TITLE:
Extraction of Information from Crowdsourcing: Experimental Test Employing Bayesian, Maximum Likelihood, and Maximum Entropy Methods
AUTHORS:
M. P. Silverman
KEYWORDS:
Crowdsourcing, Bayesian Priors, Maximum Likelihood, Principle of Maximum Entropy, Parameter Estimation, Log-Normal Distribution
JOURNAL NAME:
Open Journal of Statistics,
Vol.9 No.5,
October
24,
2019
ABSTRACT: A
crowdsourcing experiment in which viewers (the “crowd”) of a British
Broadcasting Corporation (BBC) television show submitted estimates of the
number of coins in a tumbler was shown in an antecedent paper (Part 1) to
follow a log-normal distribution ∧(m,s2). The coin-estimation experiment is an archetype of a broad class of
image analysis and object counting problems suitable for solution by
crowdsourcing. The objective of the current paper (Part 2) is to
determine the location and scale parameters (m,s) of ∧(m,s2) by both Bayesian and maximum likelihood (ML) methods and to compare the
results. One outcome of the analysis is the resolution, by means of Jeffreys’

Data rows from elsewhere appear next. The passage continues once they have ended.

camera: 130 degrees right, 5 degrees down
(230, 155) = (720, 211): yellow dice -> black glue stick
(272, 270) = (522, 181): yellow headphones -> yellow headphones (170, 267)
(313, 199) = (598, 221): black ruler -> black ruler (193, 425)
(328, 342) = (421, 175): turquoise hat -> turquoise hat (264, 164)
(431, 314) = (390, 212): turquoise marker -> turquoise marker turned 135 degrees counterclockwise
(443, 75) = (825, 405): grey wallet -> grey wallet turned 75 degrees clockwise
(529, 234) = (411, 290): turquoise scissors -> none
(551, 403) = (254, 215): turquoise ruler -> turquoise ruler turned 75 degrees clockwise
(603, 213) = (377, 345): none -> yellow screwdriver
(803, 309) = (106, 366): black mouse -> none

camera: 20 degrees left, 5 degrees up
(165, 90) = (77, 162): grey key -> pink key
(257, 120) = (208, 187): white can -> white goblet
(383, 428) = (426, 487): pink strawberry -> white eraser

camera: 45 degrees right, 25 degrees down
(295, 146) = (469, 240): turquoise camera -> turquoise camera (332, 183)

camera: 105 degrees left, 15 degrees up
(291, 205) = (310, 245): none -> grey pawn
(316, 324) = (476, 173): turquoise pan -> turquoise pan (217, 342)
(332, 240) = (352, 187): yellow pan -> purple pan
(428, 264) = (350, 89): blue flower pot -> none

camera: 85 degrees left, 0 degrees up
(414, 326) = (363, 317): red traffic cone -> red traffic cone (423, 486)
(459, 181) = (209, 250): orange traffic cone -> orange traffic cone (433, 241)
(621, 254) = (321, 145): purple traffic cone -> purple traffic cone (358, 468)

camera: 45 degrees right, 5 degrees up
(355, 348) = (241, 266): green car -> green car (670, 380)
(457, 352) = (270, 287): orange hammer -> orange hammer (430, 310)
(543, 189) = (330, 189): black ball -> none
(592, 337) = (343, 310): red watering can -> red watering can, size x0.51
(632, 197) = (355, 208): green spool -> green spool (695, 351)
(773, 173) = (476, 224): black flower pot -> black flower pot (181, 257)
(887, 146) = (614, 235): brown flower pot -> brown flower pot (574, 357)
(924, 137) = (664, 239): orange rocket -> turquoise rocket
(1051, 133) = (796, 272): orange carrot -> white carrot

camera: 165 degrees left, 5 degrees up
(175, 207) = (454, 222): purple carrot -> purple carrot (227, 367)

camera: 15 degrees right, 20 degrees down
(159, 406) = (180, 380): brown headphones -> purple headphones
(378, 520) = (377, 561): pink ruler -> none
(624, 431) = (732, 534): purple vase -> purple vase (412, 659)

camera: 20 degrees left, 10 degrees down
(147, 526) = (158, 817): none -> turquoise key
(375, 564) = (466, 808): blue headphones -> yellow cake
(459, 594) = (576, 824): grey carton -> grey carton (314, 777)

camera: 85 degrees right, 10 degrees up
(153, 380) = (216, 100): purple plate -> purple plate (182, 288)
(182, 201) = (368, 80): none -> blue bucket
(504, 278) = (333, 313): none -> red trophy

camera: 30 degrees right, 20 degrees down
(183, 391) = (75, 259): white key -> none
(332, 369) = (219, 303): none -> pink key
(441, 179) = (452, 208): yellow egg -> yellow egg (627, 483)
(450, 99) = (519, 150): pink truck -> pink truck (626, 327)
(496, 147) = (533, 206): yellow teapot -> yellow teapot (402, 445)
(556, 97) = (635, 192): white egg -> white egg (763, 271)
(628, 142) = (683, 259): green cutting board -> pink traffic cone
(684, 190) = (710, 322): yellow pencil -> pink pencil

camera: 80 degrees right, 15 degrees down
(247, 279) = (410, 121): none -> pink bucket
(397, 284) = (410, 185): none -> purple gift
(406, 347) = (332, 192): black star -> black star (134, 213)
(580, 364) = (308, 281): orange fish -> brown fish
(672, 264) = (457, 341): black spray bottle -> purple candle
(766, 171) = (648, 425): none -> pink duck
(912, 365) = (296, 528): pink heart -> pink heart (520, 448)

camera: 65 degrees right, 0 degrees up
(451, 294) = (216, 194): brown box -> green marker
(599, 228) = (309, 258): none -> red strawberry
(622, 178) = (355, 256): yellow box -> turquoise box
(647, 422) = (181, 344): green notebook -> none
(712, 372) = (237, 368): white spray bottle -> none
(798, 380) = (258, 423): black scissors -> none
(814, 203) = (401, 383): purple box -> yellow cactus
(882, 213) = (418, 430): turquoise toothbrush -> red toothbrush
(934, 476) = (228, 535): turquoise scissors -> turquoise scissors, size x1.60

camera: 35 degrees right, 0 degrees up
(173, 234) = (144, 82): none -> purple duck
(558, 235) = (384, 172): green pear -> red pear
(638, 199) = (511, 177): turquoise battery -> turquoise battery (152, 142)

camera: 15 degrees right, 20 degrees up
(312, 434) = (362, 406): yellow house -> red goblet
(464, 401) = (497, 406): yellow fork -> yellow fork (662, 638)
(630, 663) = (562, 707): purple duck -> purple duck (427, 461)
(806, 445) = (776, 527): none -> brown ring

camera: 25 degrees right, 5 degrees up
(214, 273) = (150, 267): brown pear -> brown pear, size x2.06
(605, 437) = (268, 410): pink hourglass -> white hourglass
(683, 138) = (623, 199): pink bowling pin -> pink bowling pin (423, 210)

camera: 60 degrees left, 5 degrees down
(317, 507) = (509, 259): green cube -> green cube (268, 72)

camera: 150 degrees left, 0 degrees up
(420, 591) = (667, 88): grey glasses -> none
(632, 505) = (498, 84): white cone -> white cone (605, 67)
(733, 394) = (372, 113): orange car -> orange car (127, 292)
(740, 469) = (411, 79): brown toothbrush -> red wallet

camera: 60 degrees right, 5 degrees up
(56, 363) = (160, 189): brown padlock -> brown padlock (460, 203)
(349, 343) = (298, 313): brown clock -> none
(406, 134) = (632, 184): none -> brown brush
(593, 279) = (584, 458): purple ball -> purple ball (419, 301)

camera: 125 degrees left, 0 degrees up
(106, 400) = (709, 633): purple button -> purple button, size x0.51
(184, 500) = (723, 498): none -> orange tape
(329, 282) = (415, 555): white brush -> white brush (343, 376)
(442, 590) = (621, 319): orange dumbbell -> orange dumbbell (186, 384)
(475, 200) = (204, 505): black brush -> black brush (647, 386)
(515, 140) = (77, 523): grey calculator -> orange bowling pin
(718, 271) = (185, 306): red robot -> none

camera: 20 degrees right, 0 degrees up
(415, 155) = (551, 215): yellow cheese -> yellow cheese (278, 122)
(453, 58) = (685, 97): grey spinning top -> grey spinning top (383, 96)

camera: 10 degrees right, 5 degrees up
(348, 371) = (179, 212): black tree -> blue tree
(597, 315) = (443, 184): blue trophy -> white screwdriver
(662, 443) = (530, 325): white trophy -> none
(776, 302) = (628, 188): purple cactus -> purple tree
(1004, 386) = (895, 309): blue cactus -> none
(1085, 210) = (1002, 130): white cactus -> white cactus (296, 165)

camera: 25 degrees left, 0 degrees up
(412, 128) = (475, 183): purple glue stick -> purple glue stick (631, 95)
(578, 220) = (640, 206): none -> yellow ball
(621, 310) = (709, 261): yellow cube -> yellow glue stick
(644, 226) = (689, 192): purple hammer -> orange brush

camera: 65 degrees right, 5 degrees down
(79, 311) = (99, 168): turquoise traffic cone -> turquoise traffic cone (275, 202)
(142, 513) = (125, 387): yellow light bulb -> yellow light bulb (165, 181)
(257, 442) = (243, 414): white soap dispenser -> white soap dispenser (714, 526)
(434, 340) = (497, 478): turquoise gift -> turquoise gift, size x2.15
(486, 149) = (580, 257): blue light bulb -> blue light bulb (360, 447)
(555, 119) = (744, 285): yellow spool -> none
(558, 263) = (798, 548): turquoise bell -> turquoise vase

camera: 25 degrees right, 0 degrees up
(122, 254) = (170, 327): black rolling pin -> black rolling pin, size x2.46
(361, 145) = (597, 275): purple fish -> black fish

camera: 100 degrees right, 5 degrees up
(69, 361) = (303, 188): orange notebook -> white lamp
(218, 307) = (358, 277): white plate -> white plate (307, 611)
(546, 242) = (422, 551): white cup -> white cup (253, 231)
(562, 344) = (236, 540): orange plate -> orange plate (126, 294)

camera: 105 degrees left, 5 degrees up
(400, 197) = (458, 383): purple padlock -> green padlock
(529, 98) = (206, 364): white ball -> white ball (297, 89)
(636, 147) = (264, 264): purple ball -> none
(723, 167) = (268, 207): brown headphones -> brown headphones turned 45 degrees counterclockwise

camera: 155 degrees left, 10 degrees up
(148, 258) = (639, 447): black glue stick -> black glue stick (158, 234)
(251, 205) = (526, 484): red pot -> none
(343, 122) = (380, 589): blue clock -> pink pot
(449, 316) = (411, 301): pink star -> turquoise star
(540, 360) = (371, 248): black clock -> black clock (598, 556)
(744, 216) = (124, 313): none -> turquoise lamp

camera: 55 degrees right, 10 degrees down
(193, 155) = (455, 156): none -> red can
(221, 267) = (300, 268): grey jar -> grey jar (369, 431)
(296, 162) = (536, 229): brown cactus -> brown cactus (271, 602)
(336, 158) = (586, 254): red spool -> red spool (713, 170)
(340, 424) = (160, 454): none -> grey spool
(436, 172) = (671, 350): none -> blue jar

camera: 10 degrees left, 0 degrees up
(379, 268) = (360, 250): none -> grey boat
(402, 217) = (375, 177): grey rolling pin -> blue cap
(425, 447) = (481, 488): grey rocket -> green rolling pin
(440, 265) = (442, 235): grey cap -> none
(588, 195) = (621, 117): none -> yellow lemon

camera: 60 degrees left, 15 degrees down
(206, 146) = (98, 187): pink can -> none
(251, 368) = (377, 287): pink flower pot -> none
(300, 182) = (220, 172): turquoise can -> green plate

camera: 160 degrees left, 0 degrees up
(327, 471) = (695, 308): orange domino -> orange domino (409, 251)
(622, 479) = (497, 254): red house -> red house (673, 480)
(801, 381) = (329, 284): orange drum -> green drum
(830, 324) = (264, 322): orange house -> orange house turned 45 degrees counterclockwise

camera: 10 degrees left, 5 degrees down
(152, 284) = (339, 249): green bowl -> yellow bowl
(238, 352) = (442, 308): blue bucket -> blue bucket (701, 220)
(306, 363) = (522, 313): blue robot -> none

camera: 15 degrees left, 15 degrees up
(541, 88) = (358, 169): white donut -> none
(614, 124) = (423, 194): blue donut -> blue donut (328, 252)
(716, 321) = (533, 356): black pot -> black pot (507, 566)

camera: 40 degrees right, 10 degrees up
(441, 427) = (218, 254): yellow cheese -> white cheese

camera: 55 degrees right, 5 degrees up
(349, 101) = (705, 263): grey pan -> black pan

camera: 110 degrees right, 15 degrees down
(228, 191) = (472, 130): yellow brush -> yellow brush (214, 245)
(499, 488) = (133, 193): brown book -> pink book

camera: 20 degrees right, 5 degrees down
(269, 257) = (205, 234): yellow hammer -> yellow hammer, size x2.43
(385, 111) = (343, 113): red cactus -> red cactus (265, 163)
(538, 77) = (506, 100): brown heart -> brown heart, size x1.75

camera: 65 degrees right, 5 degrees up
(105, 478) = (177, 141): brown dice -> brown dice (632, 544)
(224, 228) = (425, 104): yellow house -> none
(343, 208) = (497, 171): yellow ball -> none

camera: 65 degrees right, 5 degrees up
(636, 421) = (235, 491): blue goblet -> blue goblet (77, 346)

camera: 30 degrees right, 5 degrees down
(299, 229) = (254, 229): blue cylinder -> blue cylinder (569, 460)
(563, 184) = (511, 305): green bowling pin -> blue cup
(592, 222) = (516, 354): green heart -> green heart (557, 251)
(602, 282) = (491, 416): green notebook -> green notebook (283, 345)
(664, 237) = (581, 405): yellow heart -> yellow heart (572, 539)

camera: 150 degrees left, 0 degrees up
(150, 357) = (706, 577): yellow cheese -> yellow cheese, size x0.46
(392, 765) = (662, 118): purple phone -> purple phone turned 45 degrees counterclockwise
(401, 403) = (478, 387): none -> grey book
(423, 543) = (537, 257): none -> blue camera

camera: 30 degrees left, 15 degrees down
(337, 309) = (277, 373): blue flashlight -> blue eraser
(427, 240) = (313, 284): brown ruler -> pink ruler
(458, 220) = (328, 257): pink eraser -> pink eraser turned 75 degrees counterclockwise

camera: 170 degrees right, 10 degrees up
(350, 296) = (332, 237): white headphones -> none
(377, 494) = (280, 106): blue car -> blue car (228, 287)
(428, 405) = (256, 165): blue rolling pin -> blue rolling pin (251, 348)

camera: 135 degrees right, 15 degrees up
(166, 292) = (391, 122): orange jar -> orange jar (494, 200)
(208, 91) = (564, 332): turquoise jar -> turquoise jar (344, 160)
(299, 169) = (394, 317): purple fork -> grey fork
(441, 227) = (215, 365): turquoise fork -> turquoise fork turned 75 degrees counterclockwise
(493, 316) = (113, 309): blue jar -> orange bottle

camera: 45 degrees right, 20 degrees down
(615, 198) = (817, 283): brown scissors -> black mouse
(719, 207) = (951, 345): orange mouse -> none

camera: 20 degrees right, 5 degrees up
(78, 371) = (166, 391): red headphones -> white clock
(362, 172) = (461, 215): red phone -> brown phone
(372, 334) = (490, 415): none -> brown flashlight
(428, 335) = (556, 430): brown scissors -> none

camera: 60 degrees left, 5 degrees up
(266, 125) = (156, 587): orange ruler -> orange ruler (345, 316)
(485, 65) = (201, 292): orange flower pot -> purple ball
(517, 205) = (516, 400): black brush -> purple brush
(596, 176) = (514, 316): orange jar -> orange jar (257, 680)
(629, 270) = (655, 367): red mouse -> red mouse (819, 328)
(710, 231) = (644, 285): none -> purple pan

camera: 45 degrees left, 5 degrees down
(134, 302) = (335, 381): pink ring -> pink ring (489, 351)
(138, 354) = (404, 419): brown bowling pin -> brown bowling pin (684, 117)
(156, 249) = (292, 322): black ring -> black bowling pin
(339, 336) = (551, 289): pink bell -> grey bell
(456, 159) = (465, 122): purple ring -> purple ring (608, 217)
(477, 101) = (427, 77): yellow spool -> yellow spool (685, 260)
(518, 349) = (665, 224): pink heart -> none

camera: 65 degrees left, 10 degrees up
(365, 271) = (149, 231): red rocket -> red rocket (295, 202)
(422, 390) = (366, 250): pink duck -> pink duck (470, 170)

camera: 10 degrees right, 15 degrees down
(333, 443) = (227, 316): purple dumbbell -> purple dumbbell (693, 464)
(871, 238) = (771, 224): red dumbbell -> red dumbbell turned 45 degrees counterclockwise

rule, of questions regarding the appropriate Bayesian prior. It is shown that
Bayesian and ML analyses lead to the same expression for the location
parameter, but different expressions for the scale parameter, which become
identical in the limit of an infinite sample size. A
second outcome of the analysis concerns use of the sample mean as the measure of information of the crowd in applications
where the distribution of responses is not sought or known. In the
coin-estimation experiment, the sample mean was found to differ widely
from the mean number of coins calculated from ∧(m,s2). This discordance raises critical questions concerning whether, and
under what conditions, the sample mean provides a reliable measure of the
information of the crowd. This paper resolves that problem by use of the
principle of maximum entropy (PME). The PME yields a set of equations for
finding the most probable distribution consistent with given prior information
and only that information. If there
is no solution to the PME equations for a specified sample mean and sample
variance, then the sample mean is an unreliable statistic, since no measure can
be assigned to its uncertainty. Parts 1 and 2 together demonstrate that the
information content of crowdsourcing resides
in the distribution of responses (very
often log-normal in form), which can be obtained empirically or by appropriate modeling.